Task requirements ::
Transcribe the following data word for word, omitting the pictures from your transcription.

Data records

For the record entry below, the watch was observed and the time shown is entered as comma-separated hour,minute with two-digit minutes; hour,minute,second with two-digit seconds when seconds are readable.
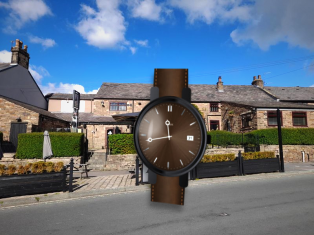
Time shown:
11,43
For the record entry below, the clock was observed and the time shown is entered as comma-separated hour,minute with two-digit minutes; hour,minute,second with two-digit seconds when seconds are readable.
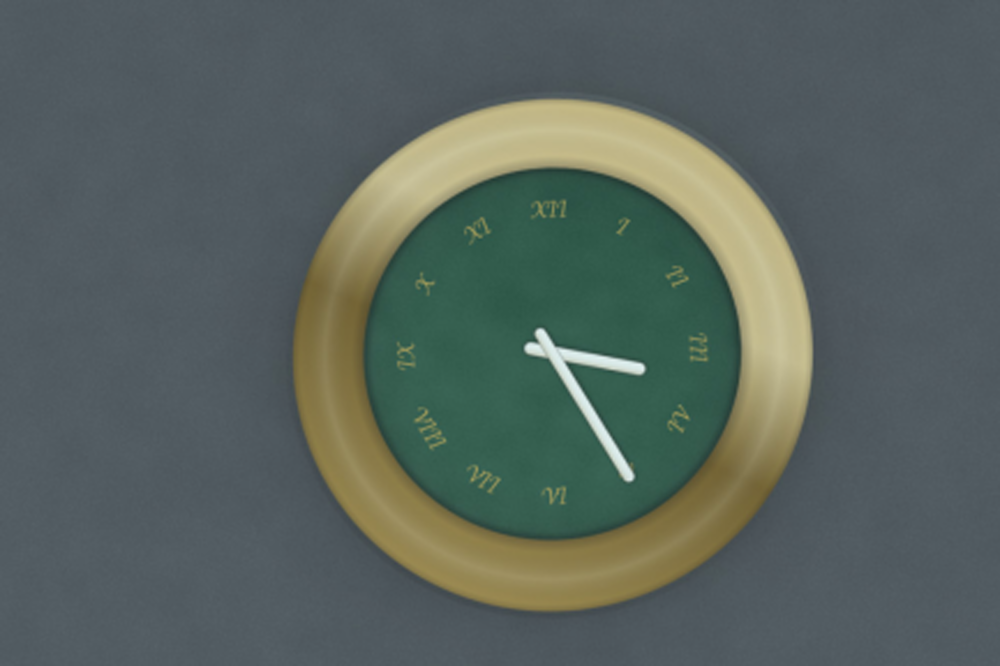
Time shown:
3,25
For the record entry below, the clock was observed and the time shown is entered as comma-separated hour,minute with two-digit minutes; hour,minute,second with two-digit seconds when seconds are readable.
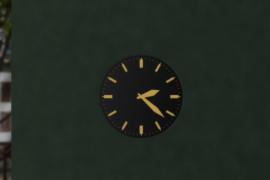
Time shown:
2,22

Full response ::
For the record entry below, the watch was observed and the time shown is entered as comma-separated hour,minute with two-digit minutes; hour,minute,second with two-digit seconds when seconds are readable.
Time shown:
11,43
For the record entry below, the clock was observed and the time shown is entered as comma-separated hour,minute with two-digit minutes; hour,minute,second with two-digit seconds when seconds are readable.
Time shown:
3,25
For the record entry below, the clock was observed and the time shown is entered as comma-separated hour,minute with two-digit minutes; hour,minute,second with two-digit seconds when seconds are readable.
Time shown:
2,22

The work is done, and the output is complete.